Green Day, U2, Abba, Frankie Valli, Fela Kuti, Elvis Presley and Johnny Cash. This is not your hipster aunt's iPod playlist. Actually, it's the soundtrack of Broadway.
More than ever, Broadway is turning to popular music for its sounds and story lines. Whether it's 1980s hair-band classics by Bon Jovi and Pat Benatar in "Rock of Ages" or newly minted material by U2's Bono and the Edge for "Spider-Man," pop stars guarantee an audience.
"You're going to sell tickets," said Baruch College music professor Elizabeth Wollman, author of "The Theater Will Rock: A History of Rock Musicals From Hair to Hedwig." "Familiarity is huge, and it's lower in terms of risk."
Some of the music is so familiar that the old Broadway adage has been flipped around -- people don't come out of the theater humming songs, they go in singing the songs. Who doesn't know "Dancing Queen," "Blue Suede Shoes" and "Don't Stop Believin'"?

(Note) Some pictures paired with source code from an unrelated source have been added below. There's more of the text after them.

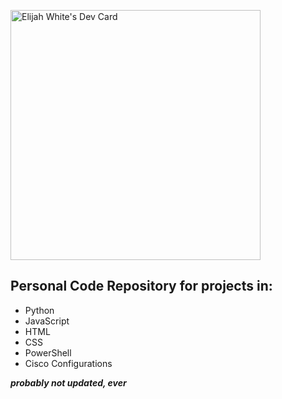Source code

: <a href="https://app.daily.dev/St4rl0rd"><img src="https://api.daily.dev/devcards/35b212014eb9440188f00d32ed2234a4.png?r=s8q" width="400" alt="Elijah White's Dev Card"/></a>

## Personal Code Repository for projects in:

- Python
- JavaScript
- HTML
- CSS
- PowerShell
- Cisco Configurations

*__probably not updated, ever__*
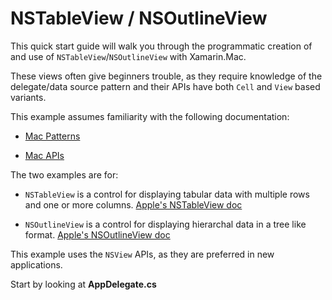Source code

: # NSTableView / NSOutlineView

This quick start guide will walk you through the programmatic creation of and 
use of `NSTableView`/`NSOutlineView` with Xamarin.Mac.

These views often give beginners trouble, as they require knowledge of the 
delegate/data source pattern and their APIs have both 
`Cell` and `View` based variants.

This example assumes familiarity with the following documentation:

*  [Mac Patterns](http://developer.xamarin.com/guides/mac/application_fundamentals/patterns/)

*  [Mac APIs](http://developer.xamarin.com/guides/mac/application_fundamentals/mac-apis/)

The two examples are for:

- `NSTableView` is a control for displaying tabular data with multiple rows and 
one or more columns. 
[Apple's NSTableView doc](https://developer.apple.com/documentation/Cocoa/Reference/ApplicationKit/Classes/NSTableView_Class/)

- `NSOutlineView` is a control for displaying hierarchal data in a tree 
like format. 
[Apple's NSOutlineView doc](https://developer.apple.com/library/mac///documentation/Cocoa/Reference/ApplicationKit/Classes/NSOutlineView_Class/index.html)

This example uses the `NSView` APIs, as they are preferred in new applications.

Start by looking at **AppDelegate.cs**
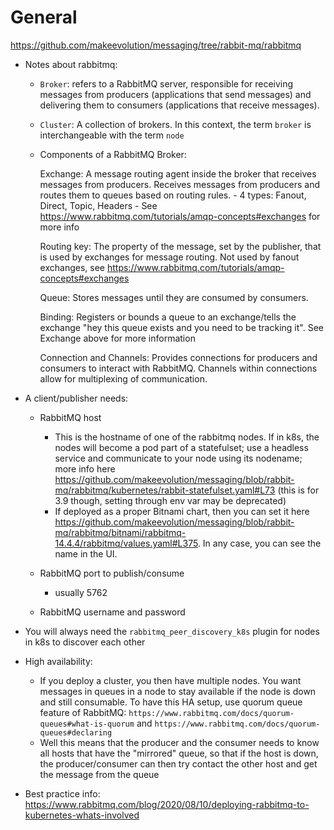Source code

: # General

https://github.com/makeevolution/messaging/tree/rabbit-mq/rabbitmq

- Notes about rabbitmq:
  - `Broker`: refers to a RabbitMQ server, responsible for receiving messages from producers (applications that send messages) and delivering them to consumers (applications that receive messages).
  - `Cluster`: A collection of brokers. In this context, the term `broker` is interchangeable with the term `node`
  - Components of a RabbitMQ Broker:

    Exchange: A message routing agent inside the broker that receives messages from producers. Receives messages from producers and routes them to queues based on routing rules.
        - 4 types: Fanout, Direct, Topic, Headers
        - See https://www.rabbitmq.com/tutorials/amqp-concepts#exchanges for more info

    Routing key: The property of the message, set by the publisher, that is used by exchanges for message routing. Not used by fanout exchanges, see https://www.rabbitmq.com/tutorials/amqp-concepts#exchanges

    Queue: Stores messages until they are consumed by consumers.

    Binding: Registers or bounds a queue to an exchange/tells the exchange "hey this queue exists and you need to be tracking it". See Exchange above for more information

    Connection and Channels: Provides connections for producers and consumers to interact with RabbitMQ. Channels within connections allow for multiplexing of communication.

- A client/publisher needs:

    - RabbitMQ host
        - This is the hostname of one of the rabbitmq nodes. If in k8s, the nodes will become a pod part of a statefulset; use a headless service and communicate to your node using its nodename; more info here https://github.com/makeevolution/messaging/blob/rabbit-mq/rabbitmq/kubernetes/rabbit-statefulset.yaml#L73 (this is for 3.9 though, setting through env var may be deprecated)
        - If deployed as a proper Bitnami chart, then you can set it here https://github.com/makeevolution/messaging/blob/rabbit-mq/rabbitmq/bitnami/rabbitmq-14.4.4/rabbitmq/values.yaml#L375. In any case, you can see the name in the UI.

    - RabbitMQ port to publish/consume
        - usually 5762
    - RabbitMQ username and password

- You will always need the `rabbitmq_peer_discovery_k8s` plugin for nodes in k8s to discover each other

- High availability:
    - If you deploy a cluster, you then have multiple nodes. You want messages in queues in a node to stay available if the node is down and still consumable. To have this HA setup, use quorum queue feature of RabbitMQ:  `https://www.rabbitmq.com/docs/quorum-queues#what-is-quorum` and `https://www.rabbitmq.com/docs/quorum-queues#declaring`
    - Well this means that the producer and the consumer needs to know all hosts that have the "mirrored" queue, so that if the host is down, the producer/consumer can then try contact the other host and get the message from the queue

- Best practice info: https://www.rabbitmq.com/blog/2020/08/10/deploying-rabbitmq-to-kubernetes-whats-involved
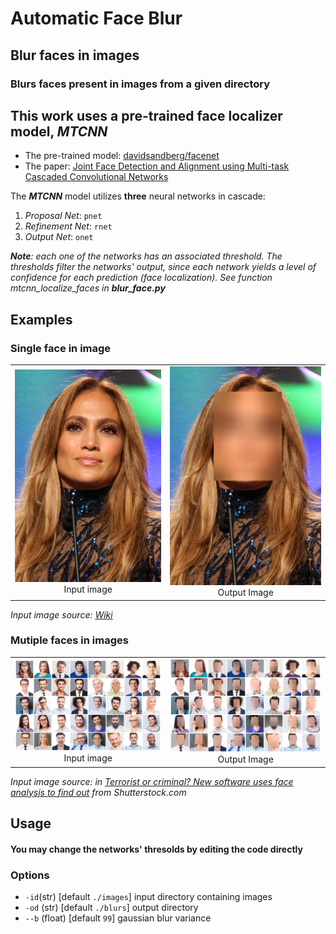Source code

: # Automatic Face Blur

## Blur faces in images
### Blurs faces present in images from a given directory

## This work uses a pre-trained face localizer model, **_MTCNN_**
*  The pre-trained model: [davidsandberg/facenet](https://github.com/davidsandberg/facenet)
* The paper: [Joint Face Detection and Alignment using   Multi-task Cascaded Convolutional Networks](https://kpzhang93.github.io/MTCNN_face_detection_alignment/paper/spl.pdf)

The **_MTCNN_** model utilizes **three** neural networks in cascade:
1. _Proposal Net_: `pnet`
2. _Refinement Net_: `rnet`
3. _Output Net_: `onet`

**_Note_**_: each one of the networks has an associated threshold. The thresholds filter the networks' output, since each network yields a level of confidence for each prediction (face localization). See function _mtcnn_localize_faces_ in **_blur_face.py_**_

## Examples
### Single face in image
| | |
|:-------------------------:|:-------------------------:|
|<img width="500" src="./examples/jlo.jpg"> Input image|<img width="500" src="./examples/jlo_blur.jpg"> Output Image|

_Input image source: [Wiki](https://en.wikipedia.org/wiki/Jennifer_Lopez#/media/File:Jennifer_Lopez_at_GLAAD_Media_Awards_(cropped).jpg)_
### Mutiple faces in images
| | |
|:-------------------------:|:-------------------------:|
|<img width="500" src="./examples/multi_multi.jpeg"> Input image|<img width="500" src="./examples/multi_multi_blur.jpeg"> Output Image|

_Input image source: in [Terrorist or criminal? New software uses face analysis to find out](https://www.israel21c.org/new-face-profiling-software-identifies-terrorists-and-criminals) from Shutterstock.com_
## Usage
#### You may change the networks' thresolds by editing the code directly
### Options
* `-id`(str) [default `./images`] input directory containing images
* `-od` (str) [default `./blurs`] output directory 
* `--b` (float) [default `99`] gaussian blur variance
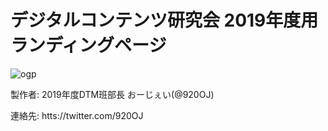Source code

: # デジタルコンテンツ研究会 2019年度用ランディングページ

![ogp](https://user-images.githubusercontent.com/39210441/90947319-e1dbc280-e46f-11ea-8a7d-54951efac53b.png)

製作者: 2019年度DTM班部長 おーじぇい(@920OJ)


連絡先: htts://twitter.com/920OJ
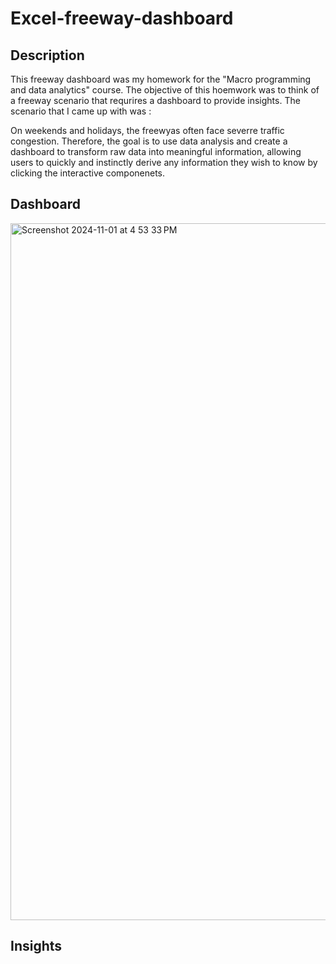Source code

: # Excel-freeway-dashboard

## Description

This freeway dashboard was my homework for the "Macro programming and data analytics" course. The objective of this hoemwork was to think of a freeway scenario that requrires a dashboard to provide insights. The scenario that I came up with was :

On weekends and holidays, the freewyas often face severre traffic congestion. Therefore, the goal is to use data analysis and create a dashboard to transform raw data into meaningful information, allowing users to quickly and instinctly derive any information they wish to know by clicking the interactive componenets.

## Dashboard
<img width="1115" alt="Screenshot 2024-11-01 at 4 53 33 PM" src="https://github.com/user-attachments/assets/cdc4b449-2ae2-4d86-b534-f728bc360b33">


## Insights 
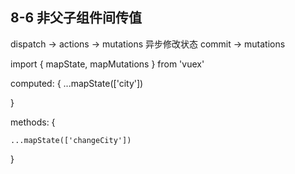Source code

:## 8-6  非父子组件间传值


dispatch -> actions  -> mutations  异步修改状态
commit -> mutations




import { mapState, mapMutations } from 'vuex'



computed: {
	...mapState(['city'])
	

}

methods: {

	...mapState(['changeCity'])
}


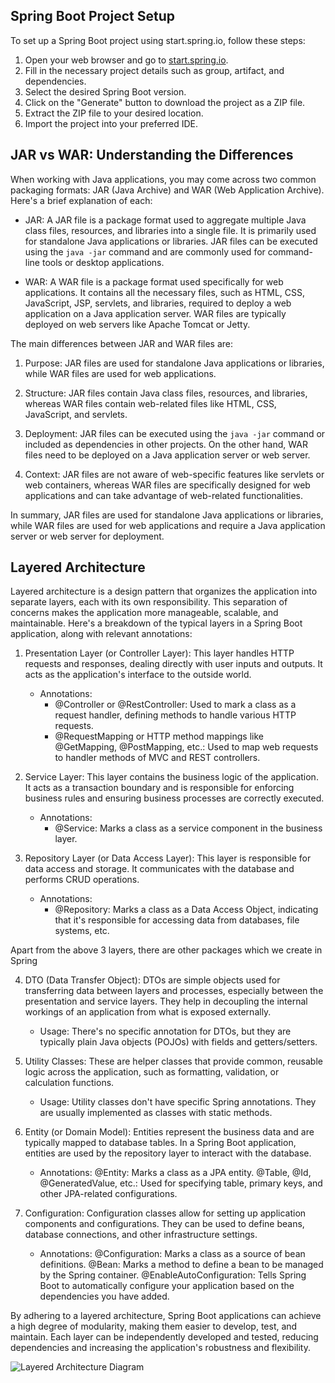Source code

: ## Spring Boot Project Setup

To set up a Spring Boot project using start.spring.io, follow these steps:

1. Open your web browser and go to [start.spring.io](https://start.spring.io).
2. Fill in the necessary project details such as group, artifact, and dependencies.
3. Select the desired Spring Boot version.
4. Click on the "Generate" button to download the project as a ZIP file.
5. Extract the ZIP file to your desired location.
6. Import the project into your preferred IDE.

## JAR vs WAR: Understanding the Differences

When working with Java applications, you may come across two common packaging formats: JAR (Java Archive) and WAR (Web Application Archive). Here's a brief explanation of each:

- JAR: A JAR file is a package format used to aggregate multiple Java class files, resources, and libraries into a single file. It is primarily used for standalone Java applications or libraries. JAR files can be executed using the `java -jar` command and are commonly used for command-line tools or desktop applications.

- WAR: A WAR file is a package format used specifically for web applications. It contains all the necessary files, such as HTML, CSS, JavaScript, JSP, servlets, and libraries, required to deploy a web application on a Java application server. WAR files are typically deployed on web servers like Apache Tomcat or Jetty.

The main differences between JAR and WAR files are:

1. Purpose: JAR files are used for standalone Java applications or libraries, while WAR files are used for web applications.

2. Structure: JAR files contain Java class files, resources, and libraries, whereas WAR files contain web-related files like HTML, CSS, JavaScript, and servlets.

3. Deployment: JAR files can be executed using the `java -jar` command or included as dependencies in other projects. On the other hand, WAR files need to be deployed on a Java application server or web server.

4. Context: JAR files are not aware of web-specific features like servlets or web containers, whereas WAR files are specifically designed for web applications and can take advantage of web-related functionalities.

In summary, JAR files are used for standalone Java applications or libraries, while WAR files are used for web applications and require a Java application server or web server for deployment.

## Layered Architecture

Layered architecture is a design pattern that organizes the application into separate layers, each with its own responsibility. This separation of concerns makes the application more manageable, scalable, and maintainable. Here's a breakdown of the typical layers in a Spring Boot application, along with relevant annotations:

1. Presentation Layer (or Controller Layer): This layer handles HTTP requests and responses, dealing directly with user inputs and outputs. It acts as the application's interface to the outside world.

    - Annotations:
        - @Controller or @RestController: Used to mark a class as a request handler, defining methods to handle various HTTP requests.
        - @RequestMapping or HTTP method mappings like @GetMapping, @PostMapping, etc.: Used to map web requests to handler methods of MVC and REST controllers.

2. Service Layer: This layer contains the business logic of the application. It acts as a transaction boundary and is responsible for enforcing business rules and ensuring business processes are correctly executed.

    - Annotations:
        - @Service: Marks a class as a service component in the business layer.

3. Repository Layer (or Data Access Layer): This layer is responsible for data access and storage. It communicates with the database and performs CRUD operations.

    - Annotations:
        - @Repository: Marks a class as a Data Access Object, indicating that it's responsible for accessing data from databases, file systems, etc.

Apart from the above 3 layers, there are other packages which we create in Spring

4. DTO (Data Transfer Object): DTOs are simple objects used for transferring data between layers and processes, especially between the presentation and service layers. They help in decoupling the internal workings of an application from what is exposed externally.

    - Usage: There's no specific annotation for DTOs, but they are typically plain Java objects (POJOs) with fields and getters/setters.

5. Utility Classes: These are helper classes that provide common, reusable logic across the application, such as formatting, validation, or calculation functions.

    - Usage: Utility classes don't have specific Spring annotations. They are usually implemented as classes with static methods.

6. Entity (or Domain Model): Entities represent the business data and are typically mapped to database tables. In a Spring Boot application, entities are used by the repository layer to interact with the database.

    - Annotations:
    @Entity: Marks a class as a JPA entity.
    @Table, @Id, @GeneratedValue, etc.: Used for specifying table, primary keys, and other JPA-related configurations.

7. Configuration: Configuration classes allow for setting up application components and configurations. They can be used to define beans, database connections, and other infrastructure settings.

    - Annotations:
    @Configuration: Marks a class as a source of bean definitions.
    @Bean: Marks a method to define a bean to be managed by the Spring container.
    @EnableAutoConfiguration: Tells Spring Boot to automatically configure your application based on the dependencies you have added.

By adhering to a layered architecture, Spring Boot applications can achieve a high degree of modularity, making them easier to develop, test, and maintain. Each layer can be independently developed and tested, reducing dependencies and increasing the application's robustness and flexibility.

![Layered Architecture Diagram](../assets/layeredArchDiagram.png?raw=true)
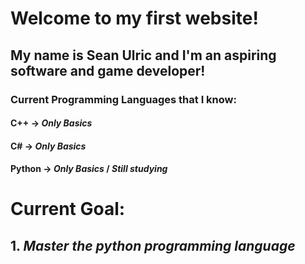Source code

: # Welcome to my first website!
## My name is Sean Ulric and I'm an aspiring software and game developer!
### __Current Programming Languages that I know:__
#### **C++ ->** *Only Basics*
#### **C# ->** *Only Basics*
#### **Python ->** *Only Basics* / *Still studying*
# __Current Goal:__
## 1. _Master the python programming language_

The funky Afro-pop of "Fela!" presented more of a challenge, which may explain why this Tony-winning bio-musical about Nigerian musician Fela Kuti -- a world-music superstar but still a cult figure in this country -- closed on Broadway three weeks ago. Twin Cities audiences can finally see "Fela!" for themselves Thursday at the Guthrie Theater, which will screen a high-definition broadcast of the London production.
Blame it on Abba
Historically, Broadway has reflected the popular music of the day. The songwriters of New York's Tin Pan Alley primed the hit parade while pumping out show tunes from the 1920s through the early '60s.
Now the pipeline is flowing the other way, with Broadway awash in vintage pop sounds.